▶ _Work to complete_
Nothing should differ between your answer and the records below.

▶ _Source information_

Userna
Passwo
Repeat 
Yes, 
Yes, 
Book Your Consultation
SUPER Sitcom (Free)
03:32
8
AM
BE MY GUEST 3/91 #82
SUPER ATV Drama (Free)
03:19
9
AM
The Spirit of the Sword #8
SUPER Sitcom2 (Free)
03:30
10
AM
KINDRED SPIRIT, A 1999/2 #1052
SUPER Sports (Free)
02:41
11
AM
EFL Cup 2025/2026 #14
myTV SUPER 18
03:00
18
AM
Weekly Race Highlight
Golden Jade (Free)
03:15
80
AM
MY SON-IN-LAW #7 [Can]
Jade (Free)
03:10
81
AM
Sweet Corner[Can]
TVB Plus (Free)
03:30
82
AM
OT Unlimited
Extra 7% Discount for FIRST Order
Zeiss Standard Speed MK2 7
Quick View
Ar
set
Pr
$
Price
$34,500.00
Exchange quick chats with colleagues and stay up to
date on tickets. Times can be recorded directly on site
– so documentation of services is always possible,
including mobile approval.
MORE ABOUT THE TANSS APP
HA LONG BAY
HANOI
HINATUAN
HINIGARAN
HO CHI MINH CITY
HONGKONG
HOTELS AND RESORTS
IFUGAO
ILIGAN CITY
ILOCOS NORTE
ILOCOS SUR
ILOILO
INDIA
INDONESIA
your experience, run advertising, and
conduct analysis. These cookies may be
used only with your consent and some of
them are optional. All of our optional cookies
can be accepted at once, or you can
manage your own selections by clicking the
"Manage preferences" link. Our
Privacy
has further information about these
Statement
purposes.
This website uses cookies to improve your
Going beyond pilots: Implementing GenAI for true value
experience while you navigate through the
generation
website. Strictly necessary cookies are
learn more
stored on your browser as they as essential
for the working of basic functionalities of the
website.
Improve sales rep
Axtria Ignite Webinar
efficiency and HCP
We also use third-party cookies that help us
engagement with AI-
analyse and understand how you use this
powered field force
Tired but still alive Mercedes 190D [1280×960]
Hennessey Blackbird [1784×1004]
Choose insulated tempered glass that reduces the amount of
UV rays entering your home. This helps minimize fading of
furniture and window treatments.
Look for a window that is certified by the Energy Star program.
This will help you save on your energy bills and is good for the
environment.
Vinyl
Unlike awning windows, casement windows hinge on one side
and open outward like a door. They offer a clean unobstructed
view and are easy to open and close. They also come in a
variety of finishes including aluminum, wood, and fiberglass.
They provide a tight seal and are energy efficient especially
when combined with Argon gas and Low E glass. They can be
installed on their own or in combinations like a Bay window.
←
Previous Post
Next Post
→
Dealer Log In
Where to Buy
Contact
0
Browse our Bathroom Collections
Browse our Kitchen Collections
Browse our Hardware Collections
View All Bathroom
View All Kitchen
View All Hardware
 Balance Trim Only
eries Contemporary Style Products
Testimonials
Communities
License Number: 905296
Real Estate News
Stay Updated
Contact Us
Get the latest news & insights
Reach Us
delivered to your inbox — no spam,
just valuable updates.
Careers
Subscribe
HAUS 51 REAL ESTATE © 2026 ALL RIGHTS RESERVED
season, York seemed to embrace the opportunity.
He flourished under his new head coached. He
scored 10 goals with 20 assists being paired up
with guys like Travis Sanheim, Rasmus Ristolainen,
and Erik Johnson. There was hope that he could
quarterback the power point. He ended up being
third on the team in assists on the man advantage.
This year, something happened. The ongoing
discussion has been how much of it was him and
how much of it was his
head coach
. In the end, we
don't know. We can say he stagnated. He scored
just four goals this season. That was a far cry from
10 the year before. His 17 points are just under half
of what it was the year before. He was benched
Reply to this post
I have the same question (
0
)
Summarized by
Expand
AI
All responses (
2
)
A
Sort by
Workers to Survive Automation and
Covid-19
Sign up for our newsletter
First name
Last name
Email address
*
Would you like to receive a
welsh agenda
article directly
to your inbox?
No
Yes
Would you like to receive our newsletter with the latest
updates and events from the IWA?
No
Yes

▶ _Task answer_
Userna
Passwo
Repeat 
Yes, 
Yes, 
Book Your Consultation
SUPER Sitcom (Free)
03:32
8
AM
BE MY GUEST 3/91 #82
SUPER ATV Drama (Free)
03:19
9
AM
The Spirit of the Sword #8
SUPER Sitcom2 (Free)
03:30
10
AM
KINDRED SPIRIT, A 1999/2 #1052
SUPER Sports (Free)
02:41
11
AM
EFL Cup 2025/2026 #14
myTV SUPER 18
03:00
18
AM
Weekly Race Highlight
Golden Jade (Free)
03:15
80
AM
MY SON-IN-LAW #7 [Can]
Jade (Free)
03:10
81
AM
Sweet Corner[Can]
TVB Plus (Free)
03:30
82
AM
OT Unlimited
Extra 7% Discount for FIRST Order
Zeiss Standard Speed MK2 7
Quick View
Ar
set
Pr
$
Price
$34,500.00
Exchange quick chats with colleagues and stay up to
date on tickets. Times can be recorded directly on site
– so documentation of services is always possible,
including mobile approval.
MORE ABOUT THE TANSS APP
HA LONG BAY
HANOI
HINATUAN
HINIGARAN
HO CHI MINH CITY
HONGKONG
HOTELS AND RESORTS
IFUGAO
ILIGAN CITY
ILOCOS NORTE
ILOCOS SUR
ILOILO
INDIA
INDONESIA
your experience, run advertising, and
conduct analysis. These cookies may be
used only with your consent and some of
them are optional. All of our optional cookies
can be accepted at once, or you can
manage your own selections by clicking the
"Manage preferences" link. Our
Privacy
has further information about these
Statement
purposes.
This website uses cookies to improve your
Going beyond pilots: Implementing GenAI for true value
experience while you navigate through the
generation
website. Strictly necessary cookies are
learn more
stored on your browser as they as essential
for the working of basic functionalities of the
website.
Improve sales rep
Axtria Ignite Webinar
efficiency and HCP
We also use third-party cookies that help us
engagement with AI-
analyse and understand how you use this
powered field force
Tired but still alive Mercedes 190D [1280×960]
Hennessey Blackbird [1784×1004]
Choose insulated tempered glass that reduces the amount of
UV rays entering your home. This helps minimize fading of
furniture and window treatments.
Look for a window that is certified by the Energy Star program.
This will help you save on your energy bills and is good for the
environment.
Vinyl
Unlike awning windows, casement windows hinge on one side
and open outward like a door. They offer a clean unobstructed
view and are easy to open and close. They also come in a
variety of finishes including aluminum, wood, and fiberglass.
They provide a tight seal and are energy efficient especially
when combined with Argon gas and Low E glass. They can be
installed on their own or in combinations like a Bay window.
←
Previous Post
Next Post
→
Dealer Log In
Where to Buy
Contact
0
Browse our Bathroom Collections
Browse our Kitchen Collections
Browse our Hardware Collections
View All Bathroom
View All Kitchen
View All Hardware
 Balance Trim Only
eries Contemporary Style Products
Testimonials
Communities
License Number: 905296
Real Estate News
Stay Updated
Contact Us
Get the latest news & insights
Reach Us
delivered to your inbox — no spam,
just valuable updates.
Careers
Subscribe
HAUS 51 REAL ESTATE © 2026 ALL RIGHTS RESERVED
season, York seemed to embrace the opportunity.
He flourished under his new head coached. He
scored 10 goals with 20 assists being paired up
with guys like Travis Sanheim, Rasmus Ristolainen,
and Erik Johnson. There was hope that he could
quarterback the power point. He ended up being
third on the team in assists on the man advantage.
This year, something happened. The ongoing
discussion has been how much of it was him and
how much of it was his
head coach
. In the end, we
don't know. We can say he stagnated. He scored
just four goals this season. That was a far cry from
10 the year before. His 17 points are just under half
of what it was the year before. He was benched
Reply to this post
I have the same question (
0
)
Summarized by
Expand
AI
All responses (
2
)
A
Sort by
Workers to Survive Automation and
Covid-19
Sign up for our newsletter
First name
Last name
Email address
*
Would you like to receive a
welsh agenda
article directly
to your inbox?
No
Yes
Would you like to receive our newsletter with the latest
updates and events from the IWA?
No
Yes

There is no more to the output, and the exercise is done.